Fluid & Conditions
Normal Shock
$P/P_0 = (T/T_0)^{\gamma/(\gamma-1)}$
$A/A^* = \frac{1}{M}\left[\frac{2+(\gamma-1)M^2}{\gamma+1}\right]^{\frac{\gamma+1}{2(\gamma-1)}}$
Compute isentropic nozzle flow properties (Mach number, area ratio A/A*, pressure, temperature, density) in real time. Add optional normal shock to explore supersonic inlet and thrust nozzle design scenarios.
The core of isentropic flow is the relationship between the local Mach number ($M$) and the area ratio ($A/A^*$), derived from conservation of mass, momentum, and energy for an ideal gas.
$$ \frac{A}{A^*}= \frac{1}{M}\left[ \frac{2}{\gamma+1}\left( 1 + \frac{\gamma-1}{2}M^2 \right) \right]^{\frac{\gamma+1}{2(\gamma-1)}}$$Here, $\gamma$ is the specific heat ratio (e.g., ~1.4 for air). $A^*$ is the throat area where $M=1$. This equation tells you the nozzle shape needed to achieve a desired Mach number.
When a normal shock is present, we use the Rankine-Hugoniot relations to find the property changes across the shock. The key is the upstream Mach number ($M_1$), which must be > 1.
$$ M_2^2 = \frac{1 + \frac{\gamma-1}{2} M_1^2}{\gamma M_1^2 - \frac{\gamma-1}{2}} $$$M_2$ is the subsonic Mach number after the shock. The pressure and temperature ratios across the shock, $p_2/p_1$ and $T_2/T_1$, are also functions of $M_1$ and $\gamma$. These jumps represent irreversible losses in total pressure.
Rocket Engine Nozzles: The bell-shaped nozzle on rockets like the SpaceX Merlin is designed using these principles. The area ratio $A/A^*$ determines the exit Mach number and thrust. Engineers use this simulator's calculations to optimize expansion for different altitudes, where ambient pressure changes.
Supersonic Wind Tunnels: To generate a steady supersonic flow for testing aircraft models, a wind tunnel uses a convergent-divergent (de Laval) nozzle. The design precisely follows the isentropic area-Mach relation. The "Add Normal Shock" feature models what happens if the test section conditions are incorrectly matched.
Steam Turbines & Gas Turbines: The nozzles that direct high-pressure steam or combustion gases onto turbine blades operate with compressible flow. CAE software uses these fundamental equations to predict efficiency and prevent condensation shocks (in steam) or performance losses.
High-Speed Inlets for Jet Engines: For aircraft like the SR-71 Blackbird, the inlet must slow supersonic air to subsonic speeds for the engine. This often involves a series of oblique shocks, but normal shock analysis (like in this tool) provides the foundational understanding of the pressure and temperature rise during deceleration.
Model assumptions: The mathematical model used here relies on simplifying assumptions such as linearity, homogeneity, and isotropy.
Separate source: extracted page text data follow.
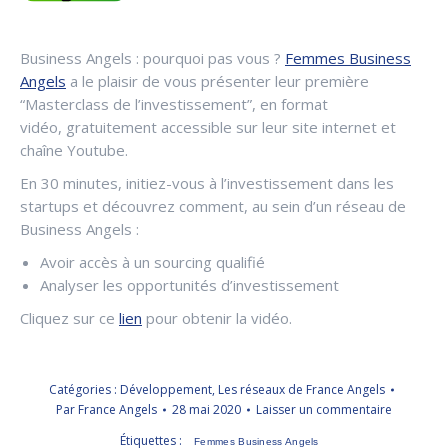
Business Angels : pourquoi pas vous ?
Femmes Business
Angels
a le plaisir de vous présenter leur première
“Masterclass de l’investissement”, en format
vidéo, gratuitement accessible sur leur site internet et
chaîne Youtube.
En 30 minutes, initiez-vous à l’investissement dans les
startups et découvrez comment, au sein d’un réseau de
Business Angels :
Avoir accès à un sourcing qualifié
Analyser les opportunités d’investissement
Cliquez sur ce
lien
pour obtenir la vidéo.
Catégories :
Développement
,
Les réseaux de France Angels
Par
France Angels
28 mai 2020
Laisser un commentaire
Étiquettes :
Femmes Business Angels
Always verify that your real system satisfies these assumptions before applying results directly to design decisions.
Units and scale: Many calculation errors arise from unit conversion mistakes or order-of-magnitude errors. Pay close attention to the units shown next to each parameter input.
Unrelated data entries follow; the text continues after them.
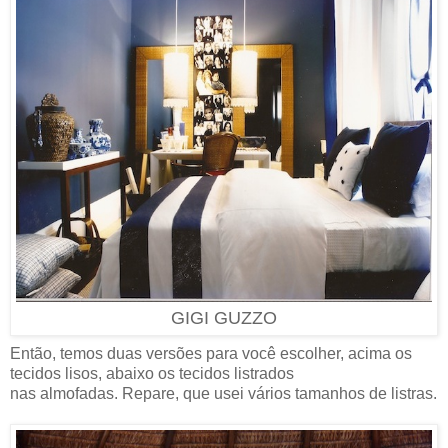
GIGI GUZZO
Então, temos duas versões para você escolher, acima os
tecidos lisos, abaixo os tecidos listrados
nas almofadas. Repare, que usei vários tamanhos de listras.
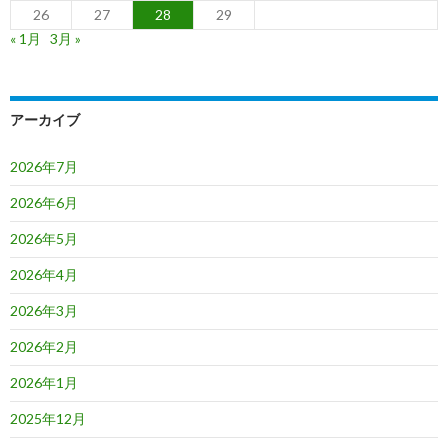
26
27
28
29
« 1月
3月 »
アーカイブ
2026年7月
2026年6月
2026年5月
2026年4月
2026年3月
2026年2月
2026年1月
2025年12月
Validating results: Always sanity-check simulator output against physical intuition or hand calculations. If a result seems unexpected, review your input parameters or verify with an independent method.
Structural & Mechanical Engineering: Solid mechanics, elasticity theory, and materials science form the foundation for many of the governing equations used here.
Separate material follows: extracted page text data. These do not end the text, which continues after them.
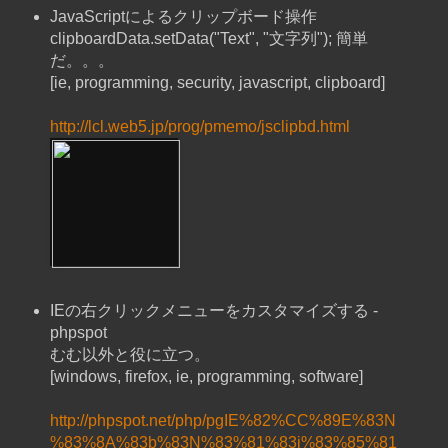
JavaScriptによるクリップボード操作
clipboardData.setData("Text", "文字列"); 簡単
だ。。。
[ie, programming, security, javascript, clipboard]
http://lcl.web5.jp/prog/pmemo/jsclipbd.html
IEの右クリックメニューをカスタマイズする -
phpspot
むむ以外と役に立つ。
[windows, firefox, ie, programming, software]
http://phpspot.net/php/pgIE%82%CC%89E%83N
%83%8A%83b%83N%83%81%83j%83%85%81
Fluid & Thermal Engineering: Fluid dynamics and heat transfer share similar mathematical structures (conservation equations, boundary-value problems) and frequently appear in multi-physics problems alongside structural analysis.
Control & Systems Engineering: Dynamic system analysis, state-space methods, and signal processing connect to the time-dependent behaviors modeled in this simulator.
Consider air (gamma=1.4) flowing through a convergent-divergent nozzle at Mach 2.5. The calculator yields: pressure ratio P/P0=0.0563, temperature ratio T/T0=0.444, and area ratio A/A*=1.687. For a throat diameter of 25mm and total pressure 500kPa, the exit pressure is 28.15kPa and temperature drops from 288K to 128K. Adding a normal shock at M=2.5 upstream produces post-shock Mach of 0.513 and pressure jump ratio of 7.13.